## [TASK ITEM A]
From the discussion of AI consciousness below, reproduce the passage starting with "I feel Gelepithis" and going on through "APA newsletter http://philpapers.org/rec/MENTTC-2,).", character for character.
## [TASK ITEM B]
In the discussion of AI consciousness below, condense the paragraph beginning "From a 3rd person perspective" into a shorter version that retains its main points.


    I believe I can legitimately email copies of the paper for purposes of discussion – if anyone wants one, let me know.

  7. “All AI systems do formal processing and nothing more.”

    From a 3rd person perspective, the neuronal goings on of the brain constitute formal processing, in that there’s no intentional or phenomenal semantic content visible, just the transmission of various electro-chemical units and spike trains among neurons. Yet the content exists for the conscious, reasoning, and understanding subject. In which case there has to be a way in which formal processes can embody semantic content, which means there’s no in-principle reason why AIs can’t embody such content.

  8. Using the word “consciousness” to address “attention” is a bit problematic. Robots can have attention as animals and humans do, but this is not true for “consciousness” covering phenomenal consciousness, self-consciousness, primitive self-consciousness, pre-reflexive self-consciousness…..
    I agree with Mark O’Brien who does not see how a robot could be conscious but not a computer. Both are artificial agents based on physics and electronic DP. And robot embodiment with inert (non organic) elements brings no change. But if the robot embodiment is made with organic elements, things are different (if it is the case, pls let us know Peter).
    I feel Gelepithis is right when writing that “Robots may be able to develop their own robot primitives and subsequently develop robot understanding. But no robot can ever understand human meanings”.This brings us close to the relations between understanding and meaning generation which can be used as a tool to address robot understanding via the Turing Test (see 2013 APA newsletter http://philpapers.org/rec/MENTTC-2,).

## [RECORD EXCERPTS]
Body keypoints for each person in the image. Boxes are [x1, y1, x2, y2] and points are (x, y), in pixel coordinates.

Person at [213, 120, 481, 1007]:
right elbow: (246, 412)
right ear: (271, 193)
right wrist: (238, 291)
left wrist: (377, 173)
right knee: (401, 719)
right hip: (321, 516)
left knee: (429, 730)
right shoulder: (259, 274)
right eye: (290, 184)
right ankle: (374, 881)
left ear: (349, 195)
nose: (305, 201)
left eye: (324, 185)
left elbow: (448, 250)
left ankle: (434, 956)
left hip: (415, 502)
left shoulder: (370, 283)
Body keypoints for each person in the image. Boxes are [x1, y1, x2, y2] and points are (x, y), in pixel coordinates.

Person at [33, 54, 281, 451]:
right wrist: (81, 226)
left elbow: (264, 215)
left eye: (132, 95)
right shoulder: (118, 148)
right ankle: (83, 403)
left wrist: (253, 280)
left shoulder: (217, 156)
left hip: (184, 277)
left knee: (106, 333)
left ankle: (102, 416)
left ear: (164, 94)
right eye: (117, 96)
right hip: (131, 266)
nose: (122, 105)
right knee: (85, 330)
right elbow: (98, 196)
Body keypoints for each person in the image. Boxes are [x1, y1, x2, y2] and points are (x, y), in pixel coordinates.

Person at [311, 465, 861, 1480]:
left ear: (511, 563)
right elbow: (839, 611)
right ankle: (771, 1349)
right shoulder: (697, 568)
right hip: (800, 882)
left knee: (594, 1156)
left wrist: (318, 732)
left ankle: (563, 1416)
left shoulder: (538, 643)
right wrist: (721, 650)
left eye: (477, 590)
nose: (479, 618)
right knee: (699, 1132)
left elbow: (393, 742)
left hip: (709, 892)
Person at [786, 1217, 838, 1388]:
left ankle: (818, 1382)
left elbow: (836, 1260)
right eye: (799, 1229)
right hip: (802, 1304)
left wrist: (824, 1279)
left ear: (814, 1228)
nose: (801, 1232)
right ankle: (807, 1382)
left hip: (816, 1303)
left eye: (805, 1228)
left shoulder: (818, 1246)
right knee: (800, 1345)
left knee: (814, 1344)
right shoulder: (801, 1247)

## [RESULT A]
I feel Gelepithis is right when writing that “Robots may be able to develop their own robot primitives and subsequently develop robot understanding. But no robot can ever understand human meanings”.This brings us close to the relations between understanding and meaning generation which can be used as a tool to address robot understanding via the Turing Test (see 2013 APA newsletter http://philpapers.org/rec/MENTTC-2,).

## [RESULT B]
Seen from a third-person perspective, the brain's neuronal activity is formal processing. It shows only electro-chemical units and spike trains passing between neurons, with no visible intentional or phenomenal semantic content. Yet that content exists for the conscious, reasoning, and understanding subject. Formal processes must therefore be able to embody semantic content, so there is no in-principle reason why AIs cannot embody it.